BEGIN
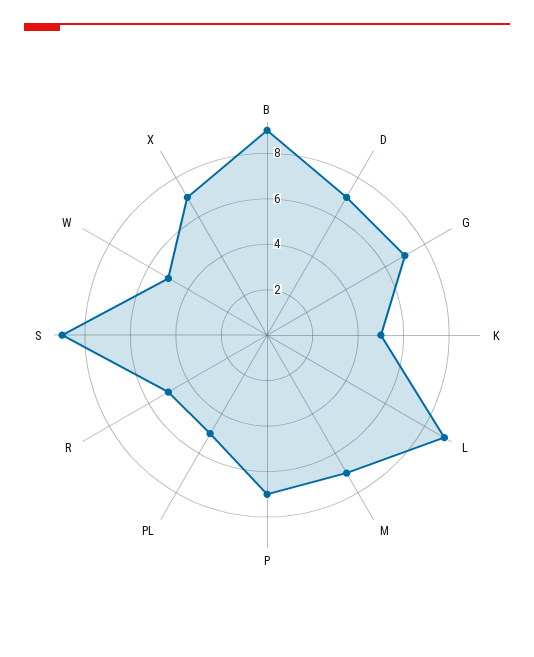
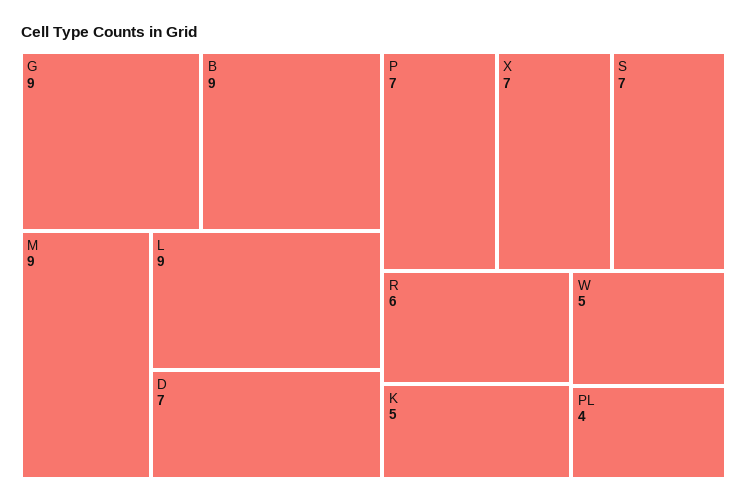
  {
    "B": 9,
    "D": 7,
-   "G": 7,
+   "G": 9,
    "K": 5,
    "L": 9,
-   "M": 7,
+   "M": 9,
    "P": 7,
-   "PL": 5,
+   "PL": 4,
-   "R": 5,
+   "R": 6,
-   "S": 9,
+   "S": 7,
    "W": 5,
    "X": 7
  }

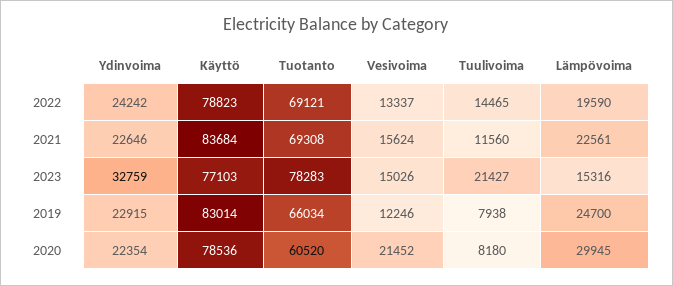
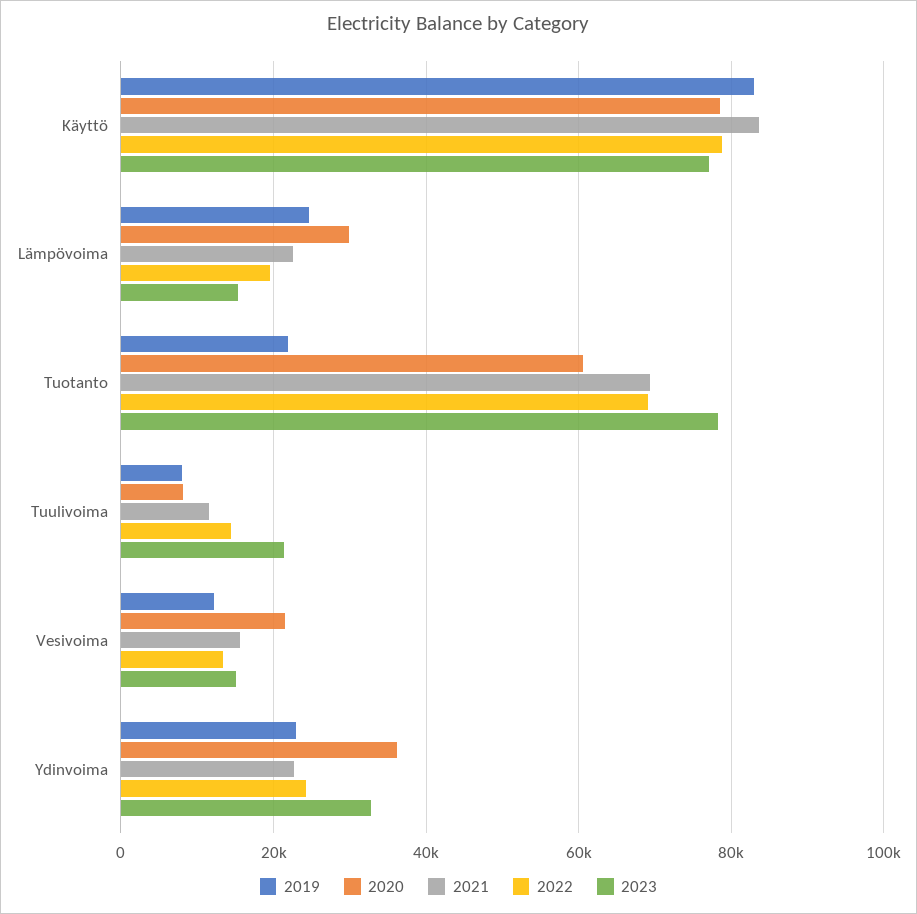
  {
    "2022": {
      "Ydinvoima": 24242,
      "Käyttö": 78823,
      "Tuotanto": 69121,
      "Vesivoima": 13337,
      "Tuulivoima": 14465,
      "Lämpövoima": 19590
    },
    "2021": {
      "Ydinvoima": 22646,
      "Käyttö": 83684,
      "Tuotanto": 69308,
      "Vesivoima": 15624,
      "Tuulivoima": 11560,
      "Lämpövoima": 22561
    },
    "2023": {
      "Ydinvoima": 32759,
      "Käyttö": 77103,
      "Tuotanto": 78283,
      "Vesivoima": 15026,
      "Tuulivoima": 21427,
      "Lämpövoima": 15316
    },
    "2019": {
      "Ydinvoima": 22915,
      "Käyttö": 83014,
-     "Tuotanto": 66034,
+     "Tuotanto": 22000,
      "Vesivoima": 12246,
      "Tuulivoima": 7938,
      "Lämpövoima": 24700
    },
    "2020": {
-     "Ydinvoima": 22354,
+     "Ydinvoima": 36000,
      "Käyttö": 78536,
      "Tuotanto": 60520,
      "Vesivoima": 21452,
      "Tuulivoima": 8180,
      "Lämpövoima": 29945
    }
  }

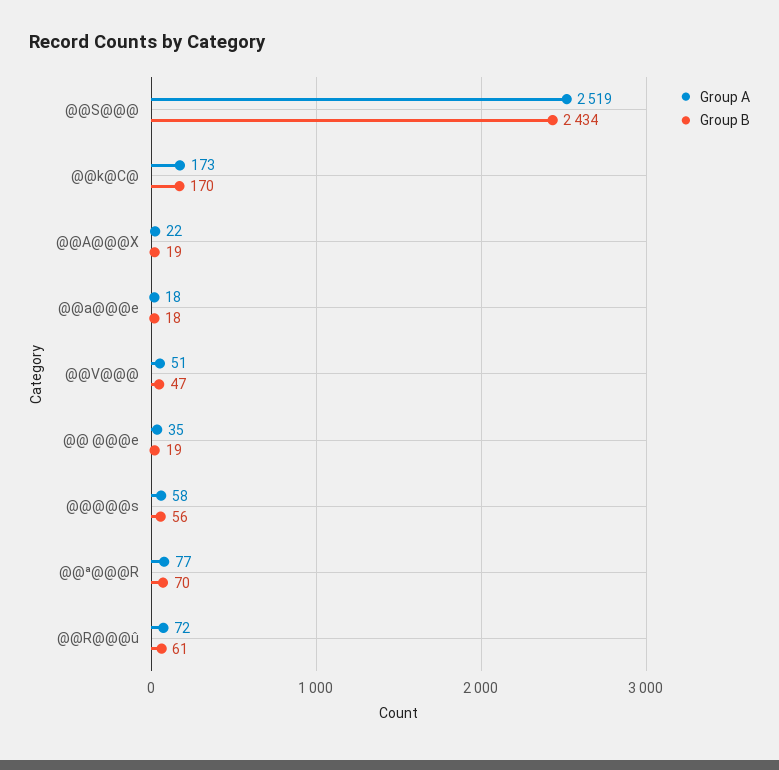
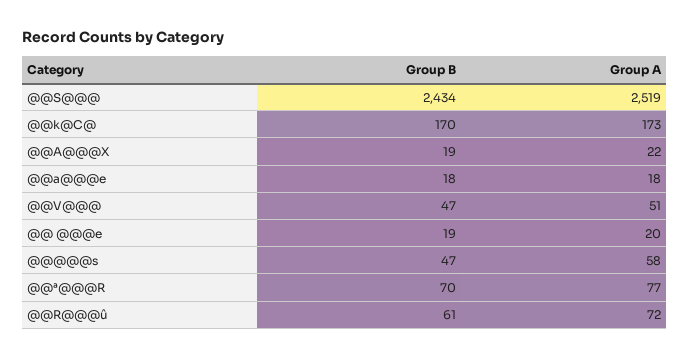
  {
    "Group A": {
      "@@S@@@": 2519,
      "@@k@C@": 173,
      "@@A@@@X": 22,
      "@@a@@@e": 18,
      "@@V@@@": 51,
-     "@@ @@@e": 35,
+     "@@ @@@e": 20,
      "@@@@@s": 58,
      "@@ª@@@R": 77,
      "@@R@@@û": 72
    },
    "Group B": {
      "@@S@@@": 2434,
      "@@k@C@": 170,
      "@@A@@@X": 19,
      "@@a@@@e": 18,
      "@@V@@@": 47,
      "@@ @@@e": 19,
-     "@@@@@s": 56,
+     "@@@@@s": 47,
      "@@ª@@@R": 70,
      "@@R@@@û": 61
    }
  }

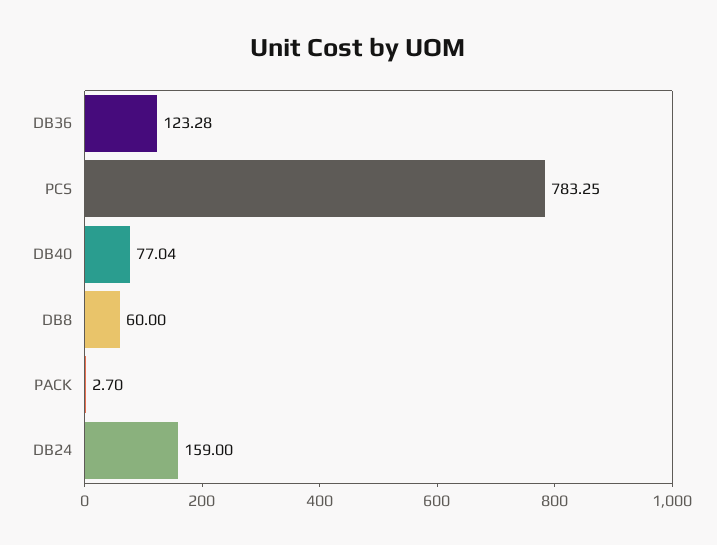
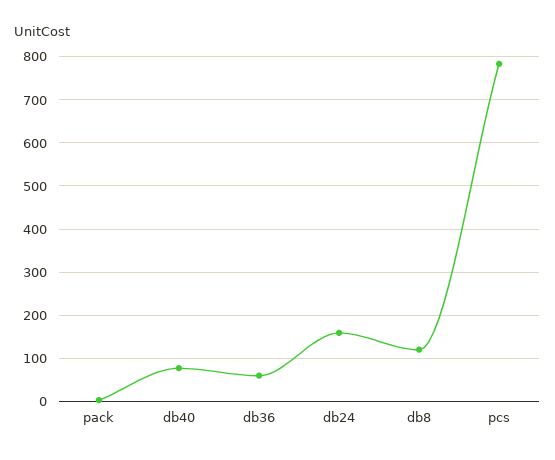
  {
-   "DB36": 123.28,
+   "DB36": 60,
    "PCS": 783.25,
    "DB40": 77.04,
-   "DB8": 60,
+   "DB8": 120,
    "PACK": 2.7,
    "DB24": 159
  }

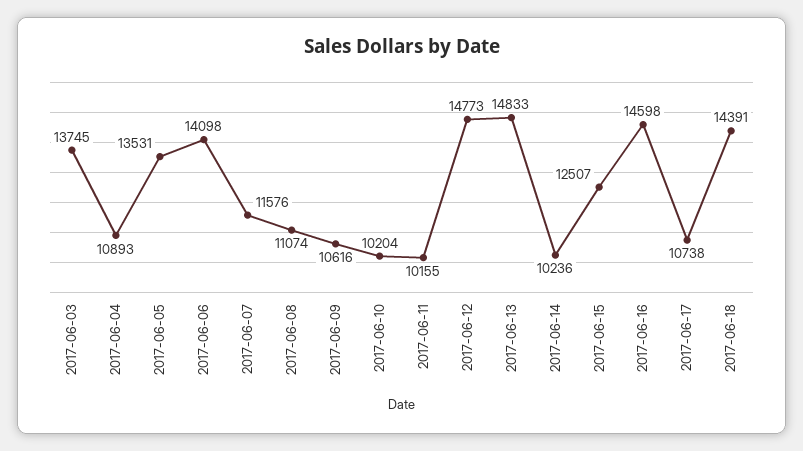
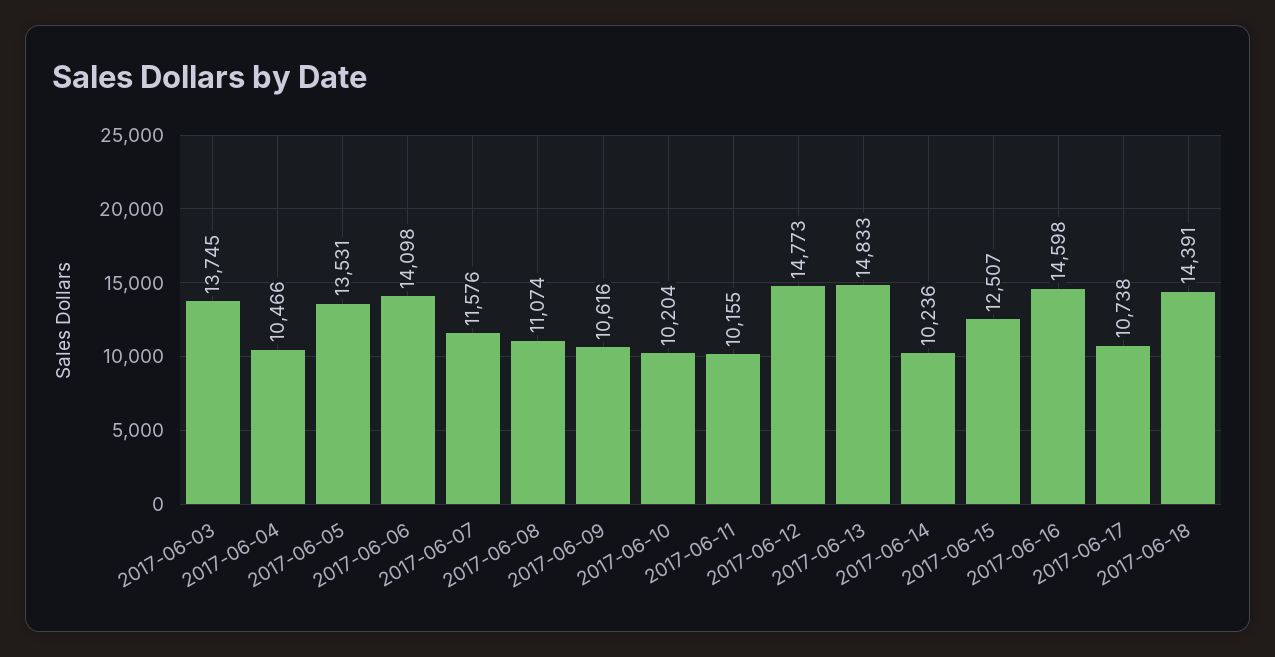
  {
    "2017-06-03": 13745,
-   "2017-06-04": 10893,
+   "2017-06-04": 10466,
    "2017-06-05": 13531,
    "2017-06-06": 14098,
    "2017-06-07": 11576,
    "2017-06-08": 11074,
    "2017-06-09": 10616,
    "2017-06-10": 10204,
    "2017-06-11": 10155,
    "2017-06-12": 14773,
    "2017-06-13": 14833,
    "2017-06-14": 10236,
    "2017-06-15": 12507,
    "2017-06-16": 14598,
    "2017-06-17": 10738,
    "2017-06-18": 14391
  }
END
Could you output every record above exactly as it appears, without the pictures?

RESPONSE TO THIS TASK -
  {
    "B": 9,
    "D": 7,
-   "G": 7,
+   "G": 9,
    "K": 5,
    "L": 9,
-   "M": 7,
+   "M": 9,
    "P": 7,
-   "PL": 5,
+   "PL": 4,
-   "R": 5,
+   "R": 6,
-   "S": 9,
+   "S": 7,
    "W": 5,
    "X": 7
  }

  {
    "2022": {
      "Ydinvoima": 24242,
      "Käyttö": 78823,
      "Tuotanto": 69121,
      "Vesivoima": 13337,
      "Tuulivoima": 14465,
      "Lämpövoima": 19590
    },
    "2021": {
      "Ydinvoima": 22646,
      "Käyttö": 83684,
      "Tuotanto": 69308,
      "Vesivoima": 15624,
      "Tuulivoima": 11560,
      "Lämpövoima": 22561
    },
    "2023": {
      "Ydinvoima": 32759,
      "Käyttö": 77103,
      "Tuotanto": 78283,
      "Vesivoima": 15026,
      "Tuulivoima": 21427,
      "Lämpövoima": 15316
    },
    "2019": {
      "Ydinvoima": 22915,
      "Käyttö": 83014,
-     "Tuotanto": 66034,
+     "Tuotanto": 22000,
      "Vesivoima": 12246,
      "Tuulivoima": 7938,
      "Lämpövoima": 24700
    },
    "2020": {
-     "Ydinvoima": 22354,
+     "Ydinvoima": 36000,
      "Käyttö": 78536,
      "Tuotanto": 60520,
      "Vesivoima": 21452,
      "Tuulivoima": 8180,
      "Lämpövoima": 29945
    }
  }

  {
    "Group A": {
      "@@S@@@": 2519,
      "@@k@C@": 173,
      "@@A@@@X": 22,
      "@@a@@@e": 18,
      "@@V@@@": 51,
-     "@@ @@@e": 35,
+     "@@ @@@e": 20,
      "@@@@@s": 58,
      "@@ª@@@R": 77,
      "@@R@@@û": 72
    },
    "Group B": {
      "@@S@@@": 2434,
      "@@k@C@": 170,
      "@@A@@@X": 19,
      "@@a@@@e": 18,
      "@@V@@@": 47,
      "@@ @@@e": 19,
-     "@@@@@s": 56,
+     "@@@@@s": 47,
      "@@ª@@@R": 70,
      "@@R@@@û": 61
    }
  }

  {
-   "DB36": 123.28,
+   "DB36": 60,
    "PCS": 783.25,
    "DB40": 77.04,
-   "DB8": 60,
+   "DB8": 120,
    "PACK": 2.7,
    "DB24": 159
  }

  {
    "2017-06-03": 13745,
-   "2017-06-04": 10893,
+   "2017-06-04": 10466,
    "2017-06-05": 13531,
    "2017-06-06": 14098,
    "2017-06-07": 11576,
    "2017-06-08": 11074,
    "2017-06-09": 10616,
    "2017-06-10": 10204,
    "2017-06-11": 10155,
    "2017-06-12": 14773,
    "2017-06-13": 14833,
    "2017-06-14": 10236,
    "2017-06-15": 12507,
    "2017-06-16": 14598,
    "2017-06-17": 10738,
    "2017-06-18": 14391
  }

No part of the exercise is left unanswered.